= Exercise =
Please count the lines of the listing below in which "input" occurs, and reply with the number only.
---*---
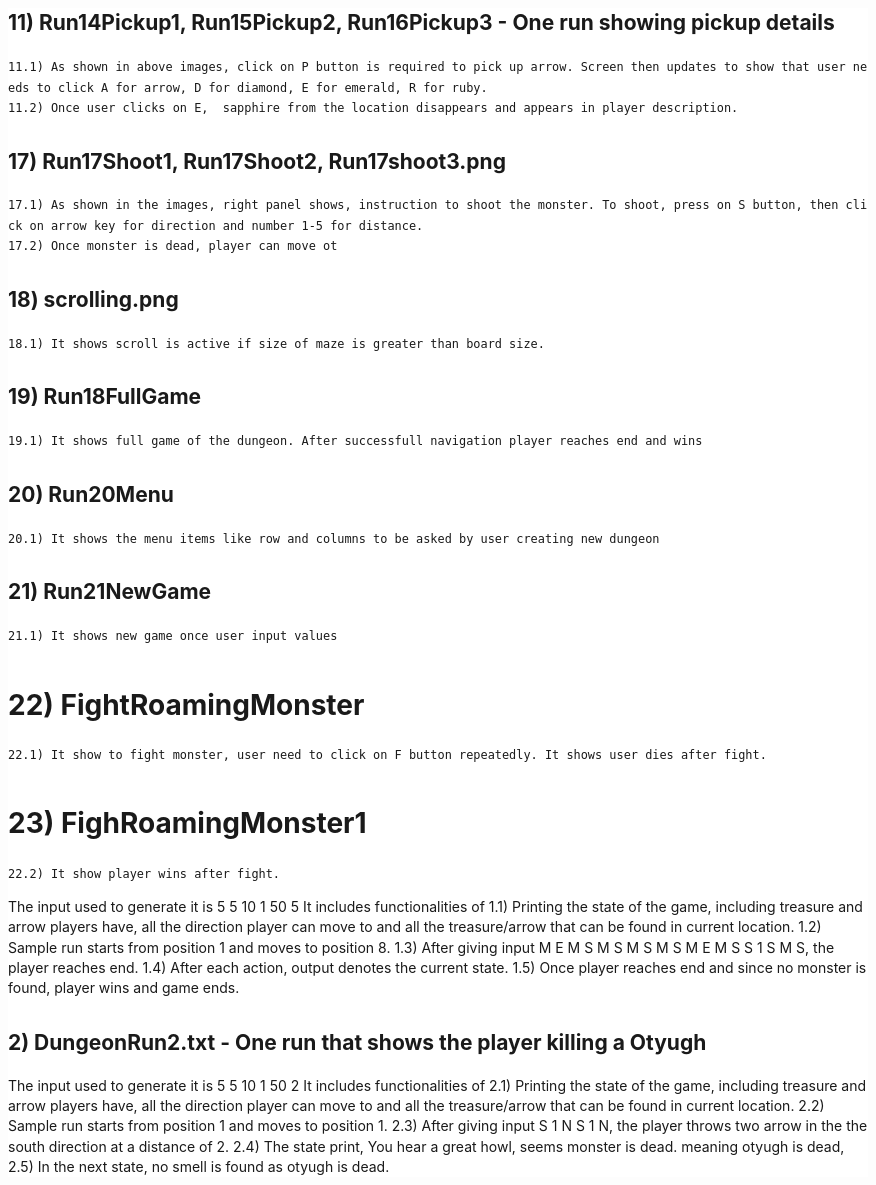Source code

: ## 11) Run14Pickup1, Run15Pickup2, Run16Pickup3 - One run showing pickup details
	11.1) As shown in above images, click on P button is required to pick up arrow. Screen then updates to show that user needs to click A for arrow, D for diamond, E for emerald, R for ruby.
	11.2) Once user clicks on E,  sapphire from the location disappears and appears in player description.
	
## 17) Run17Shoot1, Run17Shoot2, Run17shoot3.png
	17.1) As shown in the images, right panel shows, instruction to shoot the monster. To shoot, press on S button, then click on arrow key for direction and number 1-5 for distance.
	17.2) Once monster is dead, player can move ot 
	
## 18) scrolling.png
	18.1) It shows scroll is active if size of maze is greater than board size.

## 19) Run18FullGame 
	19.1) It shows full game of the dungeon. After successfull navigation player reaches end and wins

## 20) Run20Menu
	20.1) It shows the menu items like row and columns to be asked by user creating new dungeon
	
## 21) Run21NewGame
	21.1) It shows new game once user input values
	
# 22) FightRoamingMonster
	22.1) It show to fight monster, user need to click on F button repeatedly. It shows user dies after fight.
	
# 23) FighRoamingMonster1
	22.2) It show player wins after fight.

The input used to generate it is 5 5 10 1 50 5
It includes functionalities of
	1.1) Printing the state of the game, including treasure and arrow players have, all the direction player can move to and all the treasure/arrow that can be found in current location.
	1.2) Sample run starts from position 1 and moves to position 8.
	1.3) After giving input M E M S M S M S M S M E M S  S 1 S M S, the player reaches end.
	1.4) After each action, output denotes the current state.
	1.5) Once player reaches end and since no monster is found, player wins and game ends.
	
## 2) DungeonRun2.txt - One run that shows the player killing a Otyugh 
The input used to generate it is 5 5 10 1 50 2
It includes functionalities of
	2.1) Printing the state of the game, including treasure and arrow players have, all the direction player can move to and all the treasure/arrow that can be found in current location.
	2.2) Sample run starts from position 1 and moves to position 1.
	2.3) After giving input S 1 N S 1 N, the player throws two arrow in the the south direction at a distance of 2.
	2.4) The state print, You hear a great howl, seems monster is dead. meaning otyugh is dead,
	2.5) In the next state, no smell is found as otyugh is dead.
---*---
= Solution below =
5